The Gandhi who inspired and led the great march was not exactly a shirt hanging on the line content to be blown about by the winds of God—he strove to create favourable currents. But he also astutely employed breezes that owed nothing to him.
It seemed beyond his capacity to take on also the cause of the Africans amidst whom he and the Indians of South Africa lived. Yet Gandhi’s platforms in the opening decades of the twentieth century, including his nationalism, were stepping-stones to a common humanity, and also to a future politics of an African-Indian alliance in South Africa.
Even at the time, many Africans offered a silent blessing and a silent applause to the Indian satyagrahis. This came across in 1914 when Andrews’s friend, Rev. W.W. Pearson, interviewed the Zulu leader, John
Dube, who was running the Ohlange Institute near the Phoenix settlement.
Recalling to Pearson a scene near Phoenix station that he had personally witnessed during the Indians’ strike the previous November, Dube said he was ‘amazed’ by the nonviolence and forbearance with which the Indians faced police brutalities, and by their love for Gandhi Raja.

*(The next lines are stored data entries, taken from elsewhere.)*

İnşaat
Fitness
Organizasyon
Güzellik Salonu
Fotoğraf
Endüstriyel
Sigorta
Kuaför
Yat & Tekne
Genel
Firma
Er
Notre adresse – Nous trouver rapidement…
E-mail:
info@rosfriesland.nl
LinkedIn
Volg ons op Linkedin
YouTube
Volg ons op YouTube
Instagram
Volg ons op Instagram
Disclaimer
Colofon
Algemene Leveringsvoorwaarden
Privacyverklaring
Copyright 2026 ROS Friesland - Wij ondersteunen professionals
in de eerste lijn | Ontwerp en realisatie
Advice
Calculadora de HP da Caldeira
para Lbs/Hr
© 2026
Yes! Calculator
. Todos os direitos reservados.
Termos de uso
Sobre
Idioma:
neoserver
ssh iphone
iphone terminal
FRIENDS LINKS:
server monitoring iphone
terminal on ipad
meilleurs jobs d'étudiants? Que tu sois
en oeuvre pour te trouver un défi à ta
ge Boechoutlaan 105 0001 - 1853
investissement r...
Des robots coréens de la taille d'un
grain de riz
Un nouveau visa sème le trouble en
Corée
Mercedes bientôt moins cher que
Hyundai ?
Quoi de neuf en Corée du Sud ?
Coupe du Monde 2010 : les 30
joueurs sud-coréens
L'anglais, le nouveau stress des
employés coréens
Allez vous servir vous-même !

Dube went on to say that Gandhi had tapped a vein in the Indian character that he was not sure existed in the Africans. In a comparable situation, Dube added, the Africans would hit back recklessly. ‘If any brother of mine kills a white man after being excited, it would precipitate a great disaster upon us.’ It was best not to risk it.37
Interviewed in 1976, Selby Msimang, an ANC founder-member, thought that the African leadership of Gandhi’s time ‘would have found Indian politics too radical to countenance an alliance’.38 Though neither Gandhi nor any other Indian or African leader in South Africa in his time attempted a political alliance between Indians and Africans, the Indian struggle was paving the way for an African struggle. Recognizing this, Smuts himself had declared in 1908 that Indian defiance in the Transvaal could lead one day to ‘Kaffir’ or African defiance.39
To India via England. It was under Gokhale’s guidance that Gandhi would start his public life in India. Eager to present satyagraha to India, Gandhi had accepted Gokhale’s advice to say nothing, while observing everything, for a year. Since, for health reasons, Gokhale was in Europe and not in India, it was for England that Gandhi and Kasturba sailed on the Kilfauns Castle on 18 July from Cape Town.
Kallenbach, whom Gandhi proposed to take to India, was with them, carrying two pairs of binoculars. When he said that the items were an infatuation, Gandhi offered to throw them into the sea. Kallenbach agreed, Gandhi implemented his word, and the Atlantic was enriched.